Friday, 1 July 2022

From the archive: "The American Friend"


"What's wrong with a cowboy in Hamburg?" Nothing in theory, except that the hombre wearing the Stetson in
The American Friend, Wim Wenders' quietly fascinating 1977 adaptation of Patricia Highsmith's Ripley's Game, is Dennis Hopper in the midst of his wild(er)ness years, an embodiment of America's insidious influence on the European everyday. Worse: as Hopper's Ripley befriends Bruno Ganz's terminally ill art restorer Zimmermann, Wenders notes just how dangerously seductive this interloper is. He has money, and a gun, and charisma besides; we forever wonder which of these weapons he's going to turn on his quarry next. Mostly, Wenders uses Highsmith's still-compelling plot - Ripley recruiting Zimmermann to carry out a hit in Paris with the promise of a payday for his soon-to-be-bereaved wife and child - as an opportunity to tour his shabby, beat-up location with then-emergent Dutch cinematographer Robby Müller. One look at the framer's cramped digs, and we can see why he's so tempted by Ripley's filthy lucre; Paris makes for an obvious upgrade, but it requires a certain amount of dirty work to get there.

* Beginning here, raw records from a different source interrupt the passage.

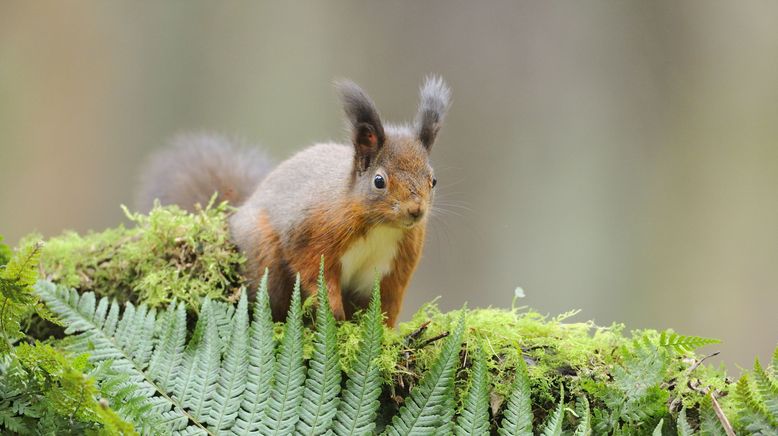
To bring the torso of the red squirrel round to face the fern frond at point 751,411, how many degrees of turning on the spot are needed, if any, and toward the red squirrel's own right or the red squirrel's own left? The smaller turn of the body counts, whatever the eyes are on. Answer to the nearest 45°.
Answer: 0° — it already faces it

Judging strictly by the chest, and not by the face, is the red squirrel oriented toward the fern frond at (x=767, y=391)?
yes

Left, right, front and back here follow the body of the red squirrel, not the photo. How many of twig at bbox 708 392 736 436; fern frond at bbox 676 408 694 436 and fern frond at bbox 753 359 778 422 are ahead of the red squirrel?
3

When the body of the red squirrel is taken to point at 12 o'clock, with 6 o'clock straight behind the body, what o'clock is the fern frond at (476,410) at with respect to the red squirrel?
The fern frond is roughly at 1 o'clock from the red squirrel.

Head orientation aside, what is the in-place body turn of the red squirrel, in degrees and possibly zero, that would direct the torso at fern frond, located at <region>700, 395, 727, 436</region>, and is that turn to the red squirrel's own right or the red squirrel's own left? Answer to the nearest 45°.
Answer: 0° — it already faces it

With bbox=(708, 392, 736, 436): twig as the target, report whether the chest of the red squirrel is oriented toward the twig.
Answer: yes

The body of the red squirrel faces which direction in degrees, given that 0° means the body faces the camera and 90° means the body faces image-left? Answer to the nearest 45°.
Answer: approximately 315°
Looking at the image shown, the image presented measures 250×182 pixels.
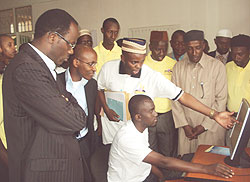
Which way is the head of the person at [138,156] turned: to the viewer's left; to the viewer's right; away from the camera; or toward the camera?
to the viewer's right

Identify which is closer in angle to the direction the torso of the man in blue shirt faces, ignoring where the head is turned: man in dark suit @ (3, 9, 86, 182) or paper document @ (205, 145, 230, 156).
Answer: the paper document

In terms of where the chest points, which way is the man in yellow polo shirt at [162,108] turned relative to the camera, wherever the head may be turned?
toward the camera

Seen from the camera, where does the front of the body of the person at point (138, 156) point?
to the viewer's right

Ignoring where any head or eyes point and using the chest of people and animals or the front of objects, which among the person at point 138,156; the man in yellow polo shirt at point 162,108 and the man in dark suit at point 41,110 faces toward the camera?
the man in yellow polo shirt

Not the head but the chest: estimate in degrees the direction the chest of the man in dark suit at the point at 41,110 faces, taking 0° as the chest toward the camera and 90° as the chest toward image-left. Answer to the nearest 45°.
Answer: approximately 270°

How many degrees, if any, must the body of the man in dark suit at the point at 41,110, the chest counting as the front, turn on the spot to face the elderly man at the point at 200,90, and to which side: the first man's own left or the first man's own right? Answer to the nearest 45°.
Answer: approximately 45° to the first man's own left

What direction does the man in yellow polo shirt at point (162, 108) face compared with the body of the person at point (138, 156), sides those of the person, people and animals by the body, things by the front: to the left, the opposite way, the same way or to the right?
to the right

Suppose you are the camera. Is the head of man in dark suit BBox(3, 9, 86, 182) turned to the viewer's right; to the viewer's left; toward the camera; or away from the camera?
to the viewer's right

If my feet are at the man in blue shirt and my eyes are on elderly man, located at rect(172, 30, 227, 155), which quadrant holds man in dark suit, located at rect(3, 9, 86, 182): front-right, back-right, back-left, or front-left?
back-right

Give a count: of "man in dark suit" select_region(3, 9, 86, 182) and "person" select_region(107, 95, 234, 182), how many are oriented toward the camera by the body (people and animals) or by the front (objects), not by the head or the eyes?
0

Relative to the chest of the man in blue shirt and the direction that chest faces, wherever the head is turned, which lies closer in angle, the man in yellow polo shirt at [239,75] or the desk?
the desk

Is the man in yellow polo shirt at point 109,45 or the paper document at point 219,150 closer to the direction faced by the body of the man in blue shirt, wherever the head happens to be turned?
the paper document
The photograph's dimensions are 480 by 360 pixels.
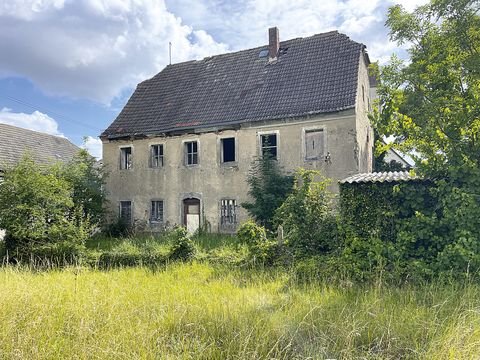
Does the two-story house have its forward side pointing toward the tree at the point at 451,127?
no

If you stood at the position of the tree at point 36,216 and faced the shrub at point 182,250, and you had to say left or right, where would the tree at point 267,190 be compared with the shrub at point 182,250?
left

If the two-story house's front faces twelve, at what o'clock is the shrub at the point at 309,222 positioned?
The shrub is roughly at 10 o'clock from the two-story house.

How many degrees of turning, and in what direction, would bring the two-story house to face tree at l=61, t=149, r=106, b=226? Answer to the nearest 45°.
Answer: approximately 45° to its right

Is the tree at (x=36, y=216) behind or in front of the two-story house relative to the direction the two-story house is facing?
in front

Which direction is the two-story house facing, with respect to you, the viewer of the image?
facing the viewer and to the left of the viewer
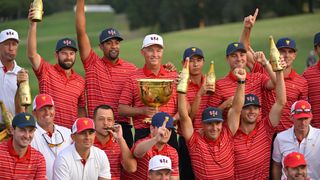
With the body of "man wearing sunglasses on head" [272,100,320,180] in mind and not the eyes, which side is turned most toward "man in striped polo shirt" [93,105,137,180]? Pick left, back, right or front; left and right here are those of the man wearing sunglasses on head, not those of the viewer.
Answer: right

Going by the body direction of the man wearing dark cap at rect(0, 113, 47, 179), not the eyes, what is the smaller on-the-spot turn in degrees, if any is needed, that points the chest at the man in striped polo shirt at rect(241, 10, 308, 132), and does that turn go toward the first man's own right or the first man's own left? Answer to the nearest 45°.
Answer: approximately 45° to the first man's own left
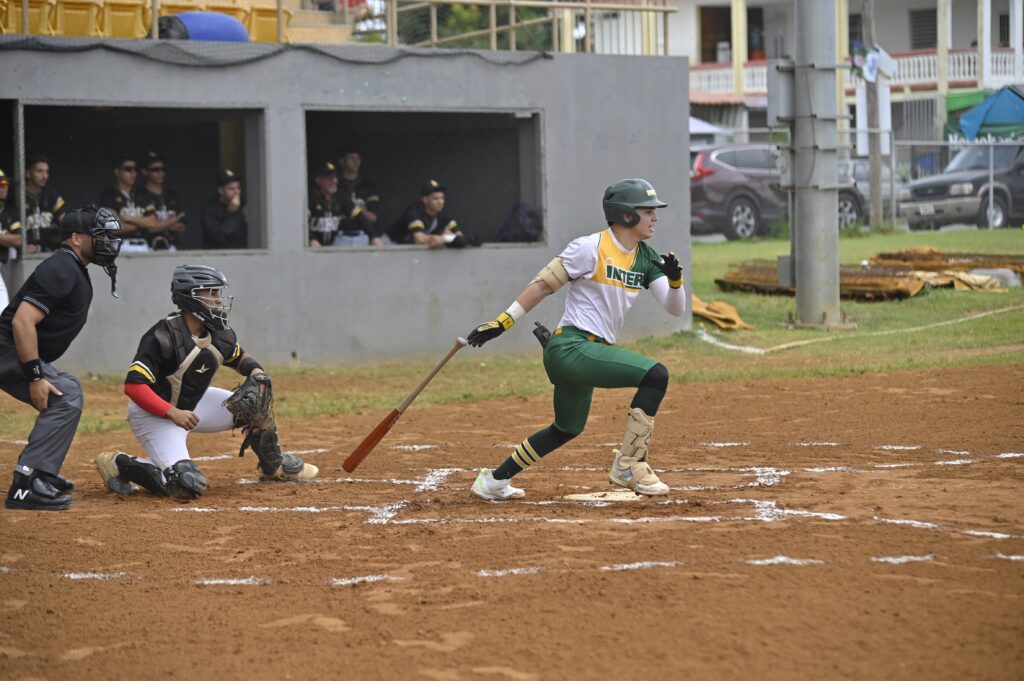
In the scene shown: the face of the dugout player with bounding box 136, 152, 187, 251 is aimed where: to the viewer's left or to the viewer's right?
to the viewer's right

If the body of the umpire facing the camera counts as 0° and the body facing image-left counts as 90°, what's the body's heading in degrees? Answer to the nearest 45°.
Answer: approximately 270°

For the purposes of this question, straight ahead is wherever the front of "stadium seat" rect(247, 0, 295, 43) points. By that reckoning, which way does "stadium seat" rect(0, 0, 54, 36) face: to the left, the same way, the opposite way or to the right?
the same way

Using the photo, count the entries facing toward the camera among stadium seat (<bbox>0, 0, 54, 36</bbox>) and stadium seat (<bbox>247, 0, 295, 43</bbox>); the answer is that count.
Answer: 2

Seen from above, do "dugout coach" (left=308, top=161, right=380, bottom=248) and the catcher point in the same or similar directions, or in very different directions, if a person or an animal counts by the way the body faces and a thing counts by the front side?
same or similar directions

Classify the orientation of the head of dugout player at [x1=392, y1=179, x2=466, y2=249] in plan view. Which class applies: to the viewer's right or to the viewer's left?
to the viewer's right

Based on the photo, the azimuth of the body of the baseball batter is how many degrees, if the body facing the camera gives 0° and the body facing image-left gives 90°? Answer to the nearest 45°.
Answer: approximately 315°

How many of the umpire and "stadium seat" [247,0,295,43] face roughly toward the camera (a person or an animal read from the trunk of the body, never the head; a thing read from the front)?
1

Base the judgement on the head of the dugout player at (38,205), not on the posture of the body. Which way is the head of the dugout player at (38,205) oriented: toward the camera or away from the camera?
toward the camera

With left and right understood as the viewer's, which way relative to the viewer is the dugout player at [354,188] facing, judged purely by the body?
facing the viewer and to the right of the viewer

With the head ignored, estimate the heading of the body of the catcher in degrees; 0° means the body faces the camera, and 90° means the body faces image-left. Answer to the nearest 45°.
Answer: approximately 315°

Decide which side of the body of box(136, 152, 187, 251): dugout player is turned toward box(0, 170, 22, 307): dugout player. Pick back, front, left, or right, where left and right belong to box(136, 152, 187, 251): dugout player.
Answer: right

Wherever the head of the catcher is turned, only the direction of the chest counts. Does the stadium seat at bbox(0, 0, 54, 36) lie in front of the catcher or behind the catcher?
behind

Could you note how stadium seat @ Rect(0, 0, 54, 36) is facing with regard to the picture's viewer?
facing the viewer
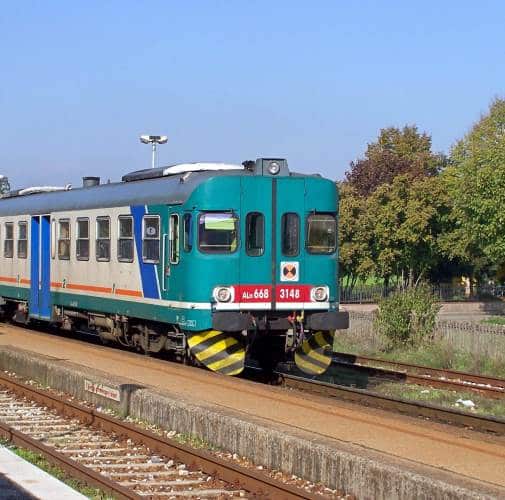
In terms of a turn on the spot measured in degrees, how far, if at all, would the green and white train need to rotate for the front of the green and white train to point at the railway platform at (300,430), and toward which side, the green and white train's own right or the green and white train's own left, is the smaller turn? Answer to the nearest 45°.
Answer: approximately 45° to the green and white train's own right

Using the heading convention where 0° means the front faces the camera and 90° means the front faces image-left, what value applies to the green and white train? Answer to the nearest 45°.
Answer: approximately 315°

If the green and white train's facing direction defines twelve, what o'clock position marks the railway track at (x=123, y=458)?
The railway track is roughly at 2 o'clock from the green and white train.
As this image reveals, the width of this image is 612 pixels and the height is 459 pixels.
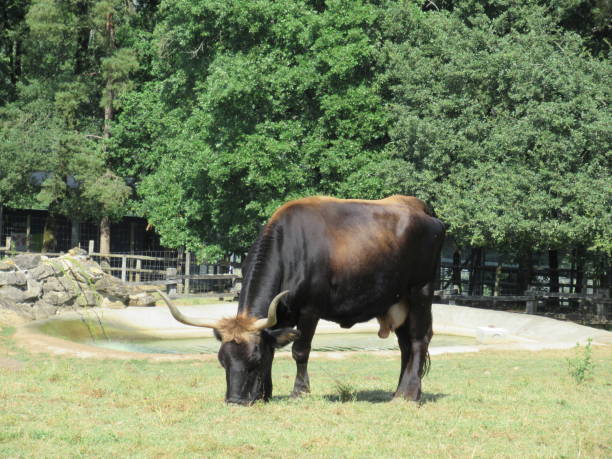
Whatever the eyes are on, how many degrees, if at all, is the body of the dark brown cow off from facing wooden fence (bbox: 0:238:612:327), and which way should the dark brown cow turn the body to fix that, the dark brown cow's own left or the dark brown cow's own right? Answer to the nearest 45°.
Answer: approximately 135° to the dark brown cow's own right

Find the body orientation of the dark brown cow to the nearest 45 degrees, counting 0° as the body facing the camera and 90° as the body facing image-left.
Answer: approximately 45°

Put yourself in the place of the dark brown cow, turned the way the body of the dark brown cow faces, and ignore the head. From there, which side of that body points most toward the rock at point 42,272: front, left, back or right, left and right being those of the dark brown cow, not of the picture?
right

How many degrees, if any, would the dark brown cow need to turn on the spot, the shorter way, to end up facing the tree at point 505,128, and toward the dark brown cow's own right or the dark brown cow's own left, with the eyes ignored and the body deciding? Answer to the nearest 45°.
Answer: approximately 135° to the dark brown cow's own right

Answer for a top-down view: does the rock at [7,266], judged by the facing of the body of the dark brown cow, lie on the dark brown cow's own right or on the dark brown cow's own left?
on the dark brown cow's own right

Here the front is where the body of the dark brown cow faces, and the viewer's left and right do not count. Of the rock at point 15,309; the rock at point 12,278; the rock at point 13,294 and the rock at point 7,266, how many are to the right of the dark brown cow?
4
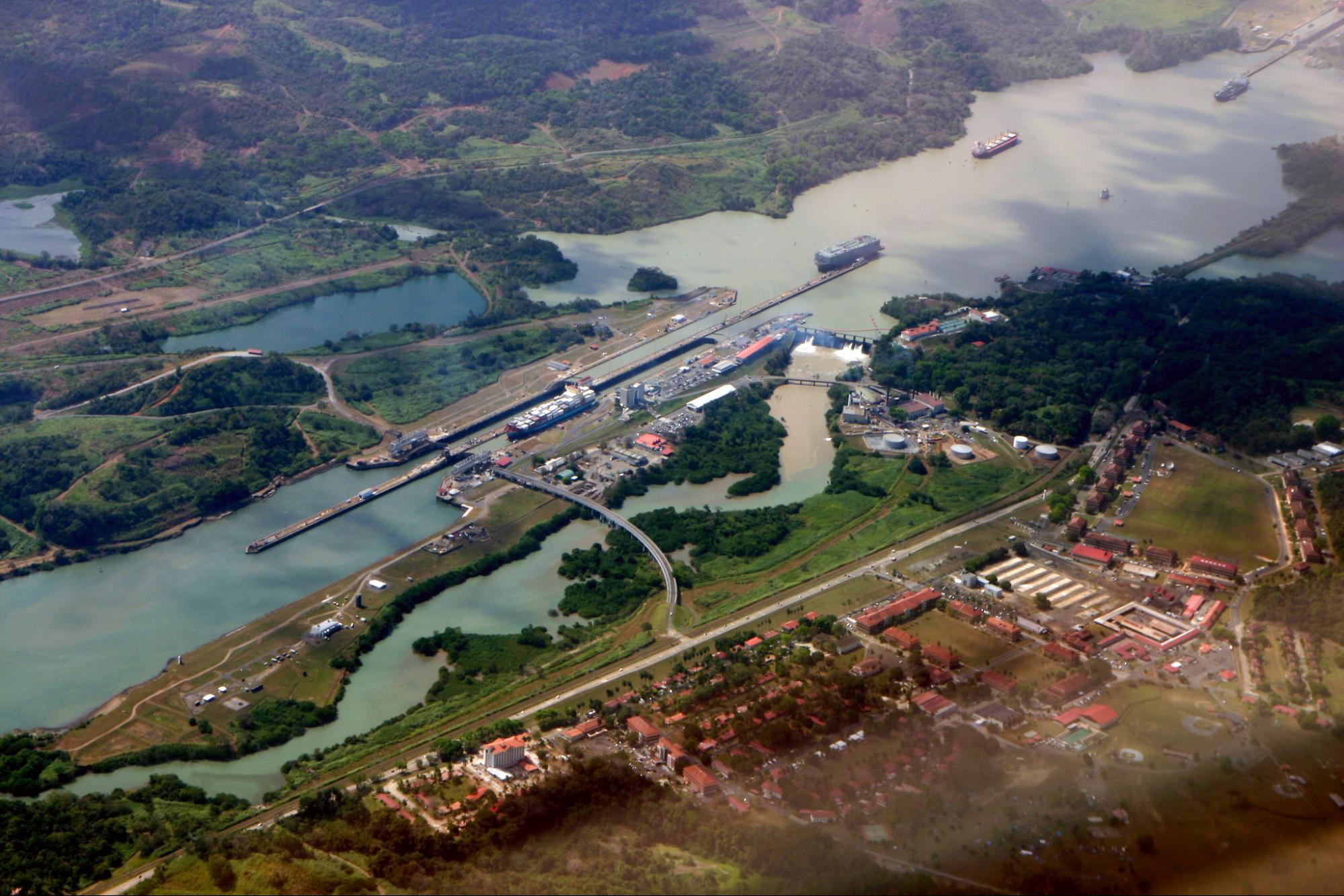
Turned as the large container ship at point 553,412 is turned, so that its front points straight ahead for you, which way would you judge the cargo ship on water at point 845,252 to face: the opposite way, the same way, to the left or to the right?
the same way

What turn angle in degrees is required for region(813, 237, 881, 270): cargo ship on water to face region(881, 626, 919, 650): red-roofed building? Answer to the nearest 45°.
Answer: approximately 45° to its left

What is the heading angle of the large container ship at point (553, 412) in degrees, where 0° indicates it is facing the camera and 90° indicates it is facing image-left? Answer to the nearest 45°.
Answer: approximately 45°

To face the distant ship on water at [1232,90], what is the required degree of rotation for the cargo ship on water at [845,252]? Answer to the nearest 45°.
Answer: approximately 180°

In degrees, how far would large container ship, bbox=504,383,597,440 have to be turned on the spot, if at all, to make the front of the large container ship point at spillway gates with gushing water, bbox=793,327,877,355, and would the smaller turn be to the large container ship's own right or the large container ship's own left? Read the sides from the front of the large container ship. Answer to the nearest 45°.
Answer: approximately 180°

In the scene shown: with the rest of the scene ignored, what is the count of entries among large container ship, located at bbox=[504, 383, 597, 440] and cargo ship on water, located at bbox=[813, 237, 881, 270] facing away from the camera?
0

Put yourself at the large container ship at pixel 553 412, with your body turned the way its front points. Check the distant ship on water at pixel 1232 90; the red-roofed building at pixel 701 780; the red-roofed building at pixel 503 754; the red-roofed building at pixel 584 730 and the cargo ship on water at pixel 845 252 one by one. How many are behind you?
2

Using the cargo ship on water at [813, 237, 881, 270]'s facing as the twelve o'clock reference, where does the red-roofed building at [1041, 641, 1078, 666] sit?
The red-roofed building is roughly at 10 o'clock from the cargo ship on water.

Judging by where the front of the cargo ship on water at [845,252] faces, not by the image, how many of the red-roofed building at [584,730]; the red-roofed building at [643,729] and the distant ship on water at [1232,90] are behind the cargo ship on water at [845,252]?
1

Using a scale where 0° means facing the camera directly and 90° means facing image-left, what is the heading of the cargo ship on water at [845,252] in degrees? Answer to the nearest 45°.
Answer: approximately 45°

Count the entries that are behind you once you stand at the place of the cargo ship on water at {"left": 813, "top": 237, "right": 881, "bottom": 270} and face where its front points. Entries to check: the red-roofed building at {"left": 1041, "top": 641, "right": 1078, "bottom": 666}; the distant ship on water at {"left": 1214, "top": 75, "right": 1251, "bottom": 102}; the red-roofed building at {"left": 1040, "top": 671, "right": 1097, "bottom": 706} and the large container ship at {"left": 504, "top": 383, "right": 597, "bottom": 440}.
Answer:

Wenders stages a nifty slo-mo pursuit around the Métro, where there aren't crowds enough for Ripley to discreetly take down his Stalin-lookalike target, but generally shirks the pulpy thrills provided by Liliana Caviani's equally leftfield, rather fun 2003 adaptation in favour of a cooler, more cerebral approach. This is the thinking person's Highsmith - it has subtitles in places, and everything - and it's a clever touch, commensurate with the author's thinking on the banality of evil, that this Ripley is less an outright sociopath than a subcontractor, a member of the globetrotting executive class setting others up for a fall. With the eponymous anti-hero ducking out of sight for so long - Hopper's left hanging with Nicholas Ray as a spellbound painter and giving slightly too big a performance for his surrounds - the Ganz narrative just about holds the attention, but Wenders' pacing proves idiosyncratic to a fault: the movie starts to drag a little, and can never entirely escape the spectre of what we now call the Europudding. Still, there's a handful of connoisseurial pleasures to be savoured - not least several witty visual jokes on the very idea of framing - and a nicely ambiguous ending, involving the movies' second most prominent VW Beetle after Herbie.

(February 2019)

The American Friend is reissued to cinemas today as part of Curzon's Wim Wenders retrospective, and is available to rent via Curzon Home Cinema.